→ Passage:
»»

So why did Tiger bet on CoinSwitch? Scott Shleifer, Partner, Tiger Global had this to state: “Coinswitch is well positioned to capture the tremendous growing interest in crypto among retail investors as it build India’s leading cryptocurrency platform.”

The real story lies not in what Tiger is saying but what CoinSwitch is doing.

Singhal believes that Tiger sees the ability in CoinSwitch to replicate the success of Coinbase. It’s more about validation. “These are the same guys who backed Coinbase which was able to establish itself as the white knight of the industry, of who they are and how they are tackling the [crypto] issue and trying to communicate with the government. The idea is to send out the message that these big funds are backing us in India as well,” says Singhal.

CoinSwitch has reported about $8 million in profit in FY21 and hopes to breach $50 million in revenue in FY22. Without revealing the profit likely in FY22, Singhal says that since the startup is now investing a lot in creating content around cryptocurrencies to create the “big brand story” around CoinSwitch, he hints that profitability could be lower.

In the absence of any regulatory oversight and price discovery, a lot depends on the ability of crypto startups to create a business model around crypto trading.

««

→ Exercise data:
»»

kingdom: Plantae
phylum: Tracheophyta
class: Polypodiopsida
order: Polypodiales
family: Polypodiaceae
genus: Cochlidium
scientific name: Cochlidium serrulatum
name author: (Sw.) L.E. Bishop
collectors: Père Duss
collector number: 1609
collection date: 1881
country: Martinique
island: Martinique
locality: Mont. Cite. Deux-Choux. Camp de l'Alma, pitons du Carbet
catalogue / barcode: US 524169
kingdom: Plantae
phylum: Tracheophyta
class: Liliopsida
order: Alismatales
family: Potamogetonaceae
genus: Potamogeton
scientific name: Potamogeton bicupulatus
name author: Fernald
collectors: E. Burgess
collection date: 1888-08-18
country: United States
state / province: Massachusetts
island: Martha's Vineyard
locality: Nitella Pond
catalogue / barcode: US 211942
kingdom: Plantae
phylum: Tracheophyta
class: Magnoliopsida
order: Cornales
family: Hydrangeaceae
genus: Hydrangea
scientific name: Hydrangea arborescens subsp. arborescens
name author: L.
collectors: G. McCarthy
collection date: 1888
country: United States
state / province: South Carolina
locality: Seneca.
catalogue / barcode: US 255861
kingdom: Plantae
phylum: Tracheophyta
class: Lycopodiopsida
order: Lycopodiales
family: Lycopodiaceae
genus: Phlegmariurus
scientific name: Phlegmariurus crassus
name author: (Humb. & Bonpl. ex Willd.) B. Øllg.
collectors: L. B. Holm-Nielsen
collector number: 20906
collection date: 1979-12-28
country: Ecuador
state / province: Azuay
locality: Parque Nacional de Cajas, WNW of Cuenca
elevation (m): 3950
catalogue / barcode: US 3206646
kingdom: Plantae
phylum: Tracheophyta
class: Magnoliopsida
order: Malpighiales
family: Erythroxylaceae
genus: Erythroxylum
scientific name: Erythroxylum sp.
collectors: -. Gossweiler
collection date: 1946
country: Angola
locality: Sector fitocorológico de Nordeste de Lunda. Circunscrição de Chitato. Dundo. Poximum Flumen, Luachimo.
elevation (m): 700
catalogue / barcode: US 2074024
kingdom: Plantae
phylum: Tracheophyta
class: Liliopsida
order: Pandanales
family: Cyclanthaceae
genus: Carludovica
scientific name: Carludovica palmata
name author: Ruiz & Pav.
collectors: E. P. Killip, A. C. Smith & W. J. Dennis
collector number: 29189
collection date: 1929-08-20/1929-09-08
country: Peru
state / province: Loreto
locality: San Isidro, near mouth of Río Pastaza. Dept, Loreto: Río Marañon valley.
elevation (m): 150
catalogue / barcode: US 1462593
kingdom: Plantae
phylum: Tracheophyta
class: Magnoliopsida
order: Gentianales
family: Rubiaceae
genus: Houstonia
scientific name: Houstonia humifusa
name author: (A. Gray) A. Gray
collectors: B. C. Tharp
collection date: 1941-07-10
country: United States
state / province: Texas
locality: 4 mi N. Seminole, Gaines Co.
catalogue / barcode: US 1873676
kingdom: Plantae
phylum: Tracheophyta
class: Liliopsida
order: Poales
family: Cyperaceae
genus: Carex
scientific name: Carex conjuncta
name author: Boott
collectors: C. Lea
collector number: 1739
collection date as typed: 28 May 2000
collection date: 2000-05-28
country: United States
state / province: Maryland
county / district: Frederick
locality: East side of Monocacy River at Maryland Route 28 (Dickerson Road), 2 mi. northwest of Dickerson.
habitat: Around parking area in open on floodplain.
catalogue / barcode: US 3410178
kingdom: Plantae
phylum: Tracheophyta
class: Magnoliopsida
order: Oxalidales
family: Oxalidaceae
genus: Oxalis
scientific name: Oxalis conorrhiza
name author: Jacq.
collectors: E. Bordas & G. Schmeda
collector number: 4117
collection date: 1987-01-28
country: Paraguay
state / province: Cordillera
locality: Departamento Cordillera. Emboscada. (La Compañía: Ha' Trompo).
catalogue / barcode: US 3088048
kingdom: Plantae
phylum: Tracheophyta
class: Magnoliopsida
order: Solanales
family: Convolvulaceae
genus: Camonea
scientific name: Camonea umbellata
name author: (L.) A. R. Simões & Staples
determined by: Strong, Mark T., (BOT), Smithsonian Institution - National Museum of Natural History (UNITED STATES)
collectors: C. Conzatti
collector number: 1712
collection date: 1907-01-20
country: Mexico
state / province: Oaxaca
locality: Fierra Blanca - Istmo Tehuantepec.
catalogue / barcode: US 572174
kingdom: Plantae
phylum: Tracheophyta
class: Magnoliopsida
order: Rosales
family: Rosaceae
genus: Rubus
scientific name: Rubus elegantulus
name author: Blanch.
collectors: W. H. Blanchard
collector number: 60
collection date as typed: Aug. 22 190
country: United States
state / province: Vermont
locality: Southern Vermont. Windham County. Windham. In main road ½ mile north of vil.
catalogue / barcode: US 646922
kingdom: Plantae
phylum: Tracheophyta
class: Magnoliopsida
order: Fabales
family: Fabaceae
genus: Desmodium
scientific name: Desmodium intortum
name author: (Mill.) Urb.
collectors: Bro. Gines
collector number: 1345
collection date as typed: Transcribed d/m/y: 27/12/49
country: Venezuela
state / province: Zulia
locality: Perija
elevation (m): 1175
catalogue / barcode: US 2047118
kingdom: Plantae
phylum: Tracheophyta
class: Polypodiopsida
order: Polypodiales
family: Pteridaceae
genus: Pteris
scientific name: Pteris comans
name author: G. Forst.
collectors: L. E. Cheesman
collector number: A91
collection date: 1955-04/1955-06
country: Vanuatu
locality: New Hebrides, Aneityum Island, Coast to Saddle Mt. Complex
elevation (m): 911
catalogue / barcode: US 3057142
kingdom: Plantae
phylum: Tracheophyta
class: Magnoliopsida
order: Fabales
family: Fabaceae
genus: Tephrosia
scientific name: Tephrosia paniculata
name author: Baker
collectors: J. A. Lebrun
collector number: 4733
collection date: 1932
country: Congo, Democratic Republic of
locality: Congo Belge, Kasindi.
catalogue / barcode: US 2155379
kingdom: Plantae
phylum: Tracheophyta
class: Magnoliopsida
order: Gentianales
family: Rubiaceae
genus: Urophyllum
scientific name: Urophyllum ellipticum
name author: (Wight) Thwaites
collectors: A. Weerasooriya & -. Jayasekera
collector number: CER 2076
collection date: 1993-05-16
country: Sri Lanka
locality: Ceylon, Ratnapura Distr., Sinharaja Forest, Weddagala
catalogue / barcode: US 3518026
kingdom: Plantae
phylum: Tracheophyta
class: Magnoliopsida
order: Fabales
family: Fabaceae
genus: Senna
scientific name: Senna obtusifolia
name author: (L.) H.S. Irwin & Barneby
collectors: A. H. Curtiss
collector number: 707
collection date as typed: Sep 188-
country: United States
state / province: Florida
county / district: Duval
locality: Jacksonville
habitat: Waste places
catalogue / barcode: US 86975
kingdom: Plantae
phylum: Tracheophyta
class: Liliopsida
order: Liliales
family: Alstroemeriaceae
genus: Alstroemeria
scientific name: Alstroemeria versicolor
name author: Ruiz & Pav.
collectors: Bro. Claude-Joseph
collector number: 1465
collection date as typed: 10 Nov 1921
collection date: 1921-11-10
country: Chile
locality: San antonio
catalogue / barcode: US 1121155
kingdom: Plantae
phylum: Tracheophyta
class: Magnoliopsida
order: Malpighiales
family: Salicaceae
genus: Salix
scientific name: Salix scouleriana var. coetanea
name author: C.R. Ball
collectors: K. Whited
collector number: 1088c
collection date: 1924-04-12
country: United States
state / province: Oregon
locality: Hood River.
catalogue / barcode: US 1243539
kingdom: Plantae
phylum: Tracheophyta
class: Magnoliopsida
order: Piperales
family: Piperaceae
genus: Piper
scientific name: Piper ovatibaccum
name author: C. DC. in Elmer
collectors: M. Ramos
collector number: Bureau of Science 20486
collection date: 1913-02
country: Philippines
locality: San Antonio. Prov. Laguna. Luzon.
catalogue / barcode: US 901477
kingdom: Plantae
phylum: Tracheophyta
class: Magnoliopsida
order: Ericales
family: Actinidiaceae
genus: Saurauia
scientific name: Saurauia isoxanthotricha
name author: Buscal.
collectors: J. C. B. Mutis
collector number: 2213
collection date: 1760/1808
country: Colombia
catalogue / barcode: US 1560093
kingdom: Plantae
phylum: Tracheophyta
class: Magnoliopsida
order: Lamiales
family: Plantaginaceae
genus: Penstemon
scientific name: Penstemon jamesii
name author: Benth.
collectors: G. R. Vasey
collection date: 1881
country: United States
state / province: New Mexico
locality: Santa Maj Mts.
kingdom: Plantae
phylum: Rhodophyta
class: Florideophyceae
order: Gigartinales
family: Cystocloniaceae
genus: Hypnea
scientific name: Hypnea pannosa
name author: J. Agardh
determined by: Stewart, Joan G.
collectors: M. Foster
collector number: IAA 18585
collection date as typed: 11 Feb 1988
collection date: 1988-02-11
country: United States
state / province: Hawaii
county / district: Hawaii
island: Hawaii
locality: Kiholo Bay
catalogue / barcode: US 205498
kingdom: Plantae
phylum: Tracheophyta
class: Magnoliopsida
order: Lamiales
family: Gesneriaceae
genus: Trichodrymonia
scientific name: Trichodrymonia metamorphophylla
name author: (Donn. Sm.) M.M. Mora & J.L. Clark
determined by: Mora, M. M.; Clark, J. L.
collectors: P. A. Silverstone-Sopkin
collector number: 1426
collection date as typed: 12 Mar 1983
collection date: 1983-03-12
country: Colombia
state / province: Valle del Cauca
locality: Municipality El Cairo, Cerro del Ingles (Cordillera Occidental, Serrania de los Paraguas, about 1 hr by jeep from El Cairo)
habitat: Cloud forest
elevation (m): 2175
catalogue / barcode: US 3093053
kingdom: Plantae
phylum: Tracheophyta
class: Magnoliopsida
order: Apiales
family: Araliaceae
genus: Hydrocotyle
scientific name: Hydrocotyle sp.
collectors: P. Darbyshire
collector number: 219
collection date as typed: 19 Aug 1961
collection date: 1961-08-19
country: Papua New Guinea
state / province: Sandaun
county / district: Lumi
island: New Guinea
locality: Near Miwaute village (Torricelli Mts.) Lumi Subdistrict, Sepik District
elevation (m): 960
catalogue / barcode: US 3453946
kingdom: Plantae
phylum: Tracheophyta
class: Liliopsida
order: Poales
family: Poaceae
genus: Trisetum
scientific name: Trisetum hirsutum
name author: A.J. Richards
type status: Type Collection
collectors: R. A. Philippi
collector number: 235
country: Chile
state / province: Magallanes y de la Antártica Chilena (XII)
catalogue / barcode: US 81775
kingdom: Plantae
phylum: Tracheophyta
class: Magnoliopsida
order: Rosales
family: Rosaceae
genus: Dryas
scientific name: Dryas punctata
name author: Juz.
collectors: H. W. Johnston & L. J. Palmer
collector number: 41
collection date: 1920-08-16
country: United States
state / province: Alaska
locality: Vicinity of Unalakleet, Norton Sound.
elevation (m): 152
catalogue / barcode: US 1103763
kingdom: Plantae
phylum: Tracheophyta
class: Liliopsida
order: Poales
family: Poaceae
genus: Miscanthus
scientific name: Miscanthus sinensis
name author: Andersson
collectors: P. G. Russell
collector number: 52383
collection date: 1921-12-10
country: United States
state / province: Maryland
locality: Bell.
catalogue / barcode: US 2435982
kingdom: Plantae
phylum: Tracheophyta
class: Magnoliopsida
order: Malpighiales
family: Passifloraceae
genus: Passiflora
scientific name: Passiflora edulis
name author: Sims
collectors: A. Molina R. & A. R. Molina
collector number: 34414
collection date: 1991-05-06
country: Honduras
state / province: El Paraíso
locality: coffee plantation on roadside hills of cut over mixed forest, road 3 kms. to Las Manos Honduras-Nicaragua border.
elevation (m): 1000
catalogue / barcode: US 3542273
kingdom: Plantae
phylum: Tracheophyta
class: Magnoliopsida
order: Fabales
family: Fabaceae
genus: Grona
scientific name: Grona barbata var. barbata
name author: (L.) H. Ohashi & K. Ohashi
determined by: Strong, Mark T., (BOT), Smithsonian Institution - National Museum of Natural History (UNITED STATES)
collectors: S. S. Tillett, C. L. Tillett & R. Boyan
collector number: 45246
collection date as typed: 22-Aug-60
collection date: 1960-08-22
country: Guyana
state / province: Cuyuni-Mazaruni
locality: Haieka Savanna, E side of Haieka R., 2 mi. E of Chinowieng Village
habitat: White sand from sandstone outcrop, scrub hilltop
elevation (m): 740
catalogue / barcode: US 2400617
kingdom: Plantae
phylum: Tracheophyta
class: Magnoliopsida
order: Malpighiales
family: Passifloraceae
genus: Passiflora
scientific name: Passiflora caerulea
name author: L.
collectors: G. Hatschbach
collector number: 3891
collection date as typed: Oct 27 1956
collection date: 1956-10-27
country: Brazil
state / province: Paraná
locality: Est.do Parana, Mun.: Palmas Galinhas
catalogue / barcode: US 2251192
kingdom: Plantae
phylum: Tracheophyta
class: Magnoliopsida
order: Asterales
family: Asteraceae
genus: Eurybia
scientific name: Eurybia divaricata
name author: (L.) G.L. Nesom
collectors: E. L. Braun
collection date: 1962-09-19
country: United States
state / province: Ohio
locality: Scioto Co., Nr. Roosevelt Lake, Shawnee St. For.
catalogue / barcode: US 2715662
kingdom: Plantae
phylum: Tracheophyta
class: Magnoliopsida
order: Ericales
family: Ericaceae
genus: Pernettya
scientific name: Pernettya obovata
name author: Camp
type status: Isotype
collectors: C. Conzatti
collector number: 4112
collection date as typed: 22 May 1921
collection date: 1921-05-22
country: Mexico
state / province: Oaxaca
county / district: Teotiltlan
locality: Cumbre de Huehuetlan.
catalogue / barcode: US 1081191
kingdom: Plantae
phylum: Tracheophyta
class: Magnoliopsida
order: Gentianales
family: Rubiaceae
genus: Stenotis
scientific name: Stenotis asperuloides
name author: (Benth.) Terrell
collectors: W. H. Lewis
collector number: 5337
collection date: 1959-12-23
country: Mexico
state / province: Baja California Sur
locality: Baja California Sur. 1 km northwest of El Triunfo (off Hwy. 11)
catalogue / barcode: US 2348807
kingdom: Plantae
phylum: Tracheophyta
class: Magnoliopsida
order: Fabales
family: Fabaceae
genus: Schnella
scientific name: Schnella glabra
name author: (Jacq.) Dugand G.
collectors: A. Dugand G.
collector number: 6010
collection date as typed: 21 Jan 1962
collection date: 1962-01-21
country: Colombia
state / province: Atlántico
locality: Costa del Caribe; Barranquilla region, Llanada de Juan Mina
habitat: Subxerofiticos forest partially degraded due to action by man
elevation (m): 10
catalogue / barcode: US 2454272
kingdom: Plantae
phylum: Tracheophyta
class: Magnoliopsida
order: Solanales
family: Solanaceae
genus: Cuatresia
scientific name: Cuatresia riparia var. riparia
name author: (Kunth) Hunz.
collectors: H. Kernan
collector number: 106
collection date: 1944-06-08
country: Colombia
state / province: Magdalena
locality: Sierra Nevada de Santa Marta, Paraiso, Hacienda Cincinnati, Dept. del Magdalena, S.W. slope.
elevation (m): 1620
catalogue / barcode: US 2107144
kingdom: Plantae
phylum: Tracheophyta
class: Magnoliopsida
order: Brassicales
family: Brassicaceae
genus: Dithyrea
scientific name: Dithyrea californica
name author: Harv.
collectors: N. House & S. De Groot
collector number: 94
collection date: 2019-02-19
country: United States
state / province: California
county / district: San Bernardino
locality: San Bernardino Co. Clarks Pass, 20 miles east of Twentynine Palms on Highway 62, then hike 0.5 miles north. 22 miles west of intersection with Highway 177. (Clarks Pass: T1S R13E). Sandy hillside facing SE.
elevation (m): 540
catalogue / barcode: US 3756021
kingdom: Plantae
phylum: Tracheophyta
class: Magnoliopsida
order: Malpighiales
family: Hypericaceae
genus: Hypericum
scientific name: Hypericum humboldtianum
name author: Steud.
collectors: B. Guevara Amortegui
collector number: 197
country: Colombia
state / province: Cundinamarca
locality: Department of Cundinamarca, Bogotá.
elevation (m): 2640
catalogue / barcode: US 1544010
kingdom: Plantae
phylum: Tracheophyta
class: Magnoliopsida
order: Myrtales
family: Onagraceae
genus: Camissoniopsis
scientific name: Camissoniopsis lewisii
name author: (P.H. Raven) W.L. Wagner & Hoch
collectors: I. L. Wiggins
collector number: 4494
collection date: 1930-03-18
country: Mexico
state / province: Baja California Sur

««

→ Work to complete: Continue the passage on Tiger Global's bet on CoinSwitch from its last sentence.

→ Exercise answer:
Currently, the only overhead for CoinSwitch is its team cost. “We are not a capex intensive business, and don’t need too much money. Hence, our Ebitda margins are in the range of 60-65%,” reveals Singhal.

So how is CoinSwitch able to generate such bumper margins? It simply lies in the way it has smartly positioned itself as a retail brokerage platform of cryptocurrencies.

It follows a differential pricing mechanism. “A guy doing a million-dollar trade will get a different price for a guy investing ₹100. If a user goes to any of the exchanges he will get a varying rate but as a market maker we get a different rate since we aggregate prices from six to seven exchanges,” says Singhal. In short, CoinSwitch gives its users a fixed rate with no fluctuation and they have to “simply click buy” at the pegged rate. “Our algos, built since 2017, have perfected the price,” claims Singhal. But the guy investing a fractional amount will still end up buying at the highest end of the price band.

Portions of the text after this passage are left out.